Your goal >>
Copy out everything in the records from the line containing "at 20:26 UTC" down to the line containing "2005 Dec 30 at 20:24 UTC", both included, with each line reproduced character for character.

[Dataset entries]
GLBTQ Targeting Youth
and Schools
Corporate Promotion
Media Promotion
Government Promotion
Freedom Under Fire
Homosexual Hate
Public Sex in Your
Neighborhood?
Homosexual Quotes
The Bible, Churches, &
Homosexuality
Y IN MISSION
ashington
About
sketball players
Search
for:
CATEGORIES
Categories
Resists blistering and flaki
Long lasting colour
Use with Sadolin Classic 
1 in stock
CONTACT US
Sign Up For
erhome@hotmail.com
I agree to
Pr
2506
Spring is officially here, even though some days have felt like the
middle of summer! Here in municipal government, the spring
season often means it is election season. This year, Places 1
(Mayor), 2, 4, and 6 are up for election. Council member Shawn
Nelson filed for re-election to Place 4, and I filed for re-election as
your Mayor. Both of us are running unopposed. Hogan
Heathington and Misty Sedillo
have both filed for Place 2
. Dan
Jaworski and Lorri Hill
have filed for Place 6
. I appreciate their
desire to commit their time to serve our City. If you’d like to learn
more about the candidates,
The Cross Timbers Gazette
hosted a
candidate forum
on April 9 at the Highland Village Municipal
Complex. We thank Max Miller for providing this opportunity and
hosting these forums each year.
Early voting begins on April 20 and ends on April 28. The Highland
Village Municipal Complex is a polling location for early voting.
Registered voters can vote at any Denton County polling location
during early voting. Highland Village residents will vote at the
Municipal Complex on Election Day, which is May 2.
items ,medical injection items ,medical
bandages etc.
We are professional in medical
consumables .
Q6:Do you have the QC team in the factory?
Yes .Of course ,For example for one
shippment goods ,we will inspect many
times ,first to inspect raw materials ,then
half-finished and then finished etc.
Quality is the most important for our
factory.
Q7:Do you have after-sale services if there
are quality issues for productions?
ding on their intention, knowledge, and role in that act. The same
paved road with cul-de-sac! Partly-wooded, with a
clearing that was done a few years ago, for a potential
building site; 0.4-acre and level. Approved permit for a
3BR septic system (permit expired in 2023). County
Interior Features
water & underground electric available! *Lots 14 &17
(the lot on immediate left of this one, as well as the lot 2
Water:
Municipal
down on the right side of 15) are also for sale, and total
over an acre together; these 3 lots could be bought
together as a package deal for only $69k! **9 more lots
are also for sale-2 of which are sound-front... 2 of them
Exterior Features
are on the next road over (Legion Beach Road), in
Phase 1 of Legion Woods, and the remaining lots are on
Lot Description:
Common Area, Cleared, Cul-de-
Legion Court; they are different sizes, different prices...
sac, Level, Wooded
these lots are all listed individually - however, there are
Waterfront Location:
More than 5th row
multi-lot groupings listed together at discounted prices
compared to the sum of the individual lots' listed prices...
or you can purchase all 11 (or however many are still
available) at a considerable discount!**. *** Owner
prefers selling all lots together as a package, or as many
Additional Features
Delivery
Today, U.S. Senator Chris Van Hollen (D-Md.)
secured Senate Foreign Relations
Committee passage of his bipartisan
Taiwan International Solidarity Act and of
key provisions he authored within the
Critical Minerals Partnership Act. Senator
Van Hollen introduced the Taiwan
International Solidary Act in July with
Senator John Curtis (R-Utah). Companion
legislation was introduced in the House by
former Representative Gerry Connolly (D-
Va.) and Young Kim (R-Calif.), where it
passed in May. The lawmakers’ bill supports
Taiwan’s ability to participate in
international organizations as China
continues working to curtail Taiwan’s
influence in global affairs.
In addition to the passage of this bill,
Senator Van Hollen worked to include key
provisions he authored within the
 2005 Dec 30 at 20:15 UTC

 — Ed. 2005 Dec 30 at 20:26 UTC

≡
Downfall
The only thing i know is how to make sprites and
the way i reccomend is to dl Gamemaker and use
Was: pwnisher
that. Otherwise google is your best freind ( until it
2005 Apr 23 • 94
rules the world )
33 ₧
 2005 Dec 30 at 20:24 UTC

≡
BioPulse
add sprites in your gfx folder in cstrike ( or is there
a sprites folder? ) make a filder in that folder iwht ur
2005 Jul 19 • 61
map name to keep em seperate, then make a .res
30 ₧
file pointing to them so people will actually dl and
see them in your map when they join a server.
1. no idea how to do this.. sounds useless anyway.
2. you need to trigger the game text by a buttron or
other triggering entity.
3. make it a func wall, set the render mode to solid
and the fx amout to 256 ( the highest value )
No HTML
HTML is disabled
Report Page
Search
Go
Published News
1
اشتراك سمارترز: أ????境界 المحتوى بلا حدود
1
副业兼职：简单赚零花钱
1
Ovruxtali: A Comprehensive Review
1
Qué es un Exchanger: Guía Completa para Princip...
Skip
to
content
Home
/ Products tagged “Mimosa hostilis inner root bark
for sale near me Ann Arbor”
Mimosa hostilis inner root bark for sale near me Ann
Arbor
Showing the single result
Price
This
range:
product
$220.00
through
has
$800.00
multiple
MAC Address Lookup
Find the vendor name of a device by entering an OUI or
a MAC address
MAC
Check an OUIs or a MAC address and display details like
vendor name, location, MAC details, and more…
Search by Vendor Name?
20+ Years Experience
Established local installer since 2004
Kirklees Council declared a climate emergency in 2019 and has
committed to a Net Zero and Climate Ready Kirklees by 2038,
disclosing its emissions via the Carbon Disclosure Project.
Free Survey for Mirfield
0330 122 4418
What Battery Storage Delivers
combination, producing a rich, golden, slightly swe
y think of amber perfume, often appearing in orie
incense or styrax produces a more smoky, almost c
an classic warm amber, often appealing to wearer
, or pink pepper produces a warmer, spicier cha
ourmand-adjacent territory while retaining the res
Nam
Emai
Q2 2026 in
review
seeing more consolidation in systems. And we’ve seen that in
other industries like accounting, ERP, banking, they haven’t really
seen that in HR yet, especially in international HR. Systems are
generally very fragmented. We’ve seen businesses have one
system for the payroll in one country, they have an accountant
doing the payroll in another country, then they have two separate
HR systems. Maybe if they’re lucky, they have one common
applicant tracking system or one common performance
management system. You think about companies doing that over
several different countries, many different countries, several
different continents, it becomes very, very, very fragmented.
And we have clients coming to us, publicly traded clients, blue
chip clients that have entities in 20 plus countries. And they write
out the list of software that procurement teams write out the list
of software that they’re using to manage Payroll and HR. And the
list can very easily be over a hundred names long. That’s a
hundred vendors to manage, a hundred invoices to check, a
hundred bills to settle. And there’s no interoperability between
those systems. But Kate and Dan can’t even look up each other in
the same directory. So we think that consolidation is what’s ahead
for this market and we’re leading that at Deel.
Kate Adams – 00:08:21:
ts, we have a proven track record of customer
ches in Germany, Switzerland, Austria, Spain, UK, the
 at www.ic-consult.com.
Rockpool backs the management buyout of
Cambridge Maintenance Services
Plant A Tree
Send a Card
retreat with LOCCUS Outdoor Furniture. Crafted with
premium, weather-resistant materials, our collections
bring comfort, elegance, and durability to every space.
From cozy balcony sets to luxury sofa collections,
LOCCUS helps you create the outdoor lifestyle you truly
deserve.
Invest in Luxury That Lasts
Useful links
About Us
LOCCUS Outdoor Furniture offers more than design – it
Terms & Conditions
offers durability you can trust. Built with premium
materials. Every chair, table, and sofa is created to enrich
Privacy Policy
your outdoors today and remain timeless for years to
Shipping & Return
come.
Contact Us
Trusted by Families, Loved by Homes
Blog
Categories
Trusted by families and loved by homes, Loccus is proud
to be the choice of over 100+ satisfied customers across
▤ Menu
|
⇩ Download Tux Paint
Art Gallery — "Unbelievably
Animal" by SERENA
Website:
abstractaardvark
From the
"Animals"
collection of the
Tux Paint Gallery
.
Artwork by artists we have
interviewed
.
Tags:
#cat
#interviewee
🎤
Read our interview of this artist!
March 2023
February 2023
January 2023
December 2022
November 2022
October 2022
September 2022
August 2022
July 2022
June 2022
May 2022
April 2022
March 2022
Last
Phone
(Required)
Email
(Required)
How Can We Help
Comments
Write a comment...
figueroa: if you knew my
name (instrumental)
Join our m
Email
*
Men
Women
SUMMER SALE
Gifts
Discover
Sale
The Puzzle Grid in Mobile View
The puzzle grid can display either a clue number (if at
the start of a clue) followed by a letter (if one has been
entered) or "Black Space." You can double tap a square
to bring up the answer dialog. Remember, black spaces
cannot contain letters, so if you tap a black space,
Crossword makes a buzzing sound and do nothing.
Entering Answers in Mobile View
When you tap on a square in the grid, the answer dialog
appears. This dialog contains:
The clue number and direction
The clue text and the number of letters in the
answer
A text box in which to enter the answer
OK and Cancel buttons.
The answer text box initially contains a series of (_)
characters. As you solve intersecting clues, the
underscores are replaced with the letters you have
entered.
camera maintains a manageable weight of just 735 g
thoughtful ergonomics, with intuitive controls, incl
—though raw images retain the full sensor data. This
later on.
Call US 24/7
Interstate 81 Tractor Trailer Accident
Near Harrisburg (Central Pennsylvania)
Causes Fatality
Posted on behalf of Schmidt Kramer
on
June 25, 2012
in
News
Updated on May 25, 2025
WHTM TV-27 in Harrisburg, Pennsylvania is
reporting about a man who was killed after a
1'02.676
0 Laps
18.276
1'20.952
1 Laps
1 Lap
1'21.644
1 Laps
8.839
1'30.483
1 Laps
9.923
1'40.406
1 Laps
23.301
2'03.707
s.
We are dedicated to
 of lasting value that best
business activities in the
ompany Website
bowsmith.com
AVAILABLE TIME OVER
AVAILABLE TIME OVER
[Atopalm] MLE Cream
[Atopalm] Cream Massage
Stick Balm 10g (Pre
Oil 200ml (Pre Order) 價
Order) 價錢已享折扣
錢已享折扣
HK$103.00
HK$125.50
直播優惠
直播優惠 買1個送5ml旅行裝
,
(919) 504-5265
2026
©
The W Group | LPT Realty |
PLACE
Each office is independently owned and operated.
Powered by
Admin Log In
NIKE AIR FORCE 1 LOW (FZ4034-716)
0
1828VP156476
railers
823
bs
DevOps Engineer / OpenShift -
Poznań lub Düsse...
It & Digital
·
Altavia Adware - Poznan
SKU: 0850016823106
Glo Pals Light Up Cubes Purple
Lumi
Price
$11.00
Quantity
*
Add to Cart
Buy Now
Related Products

Result for this exercise >>
 — Ed. 2005 Dec 30 at 20:26 UTC

≡
Downfall
The only thing i know is how to make sprites and
the way i reccomend is to dl Gamemaker and use
Was: pwnisher
that. Otherwise google is your best freind ( until it
2005 Apr 23 • 94
rules the world )
33 ₧
 2005 Dec 30 at 20:24 UTC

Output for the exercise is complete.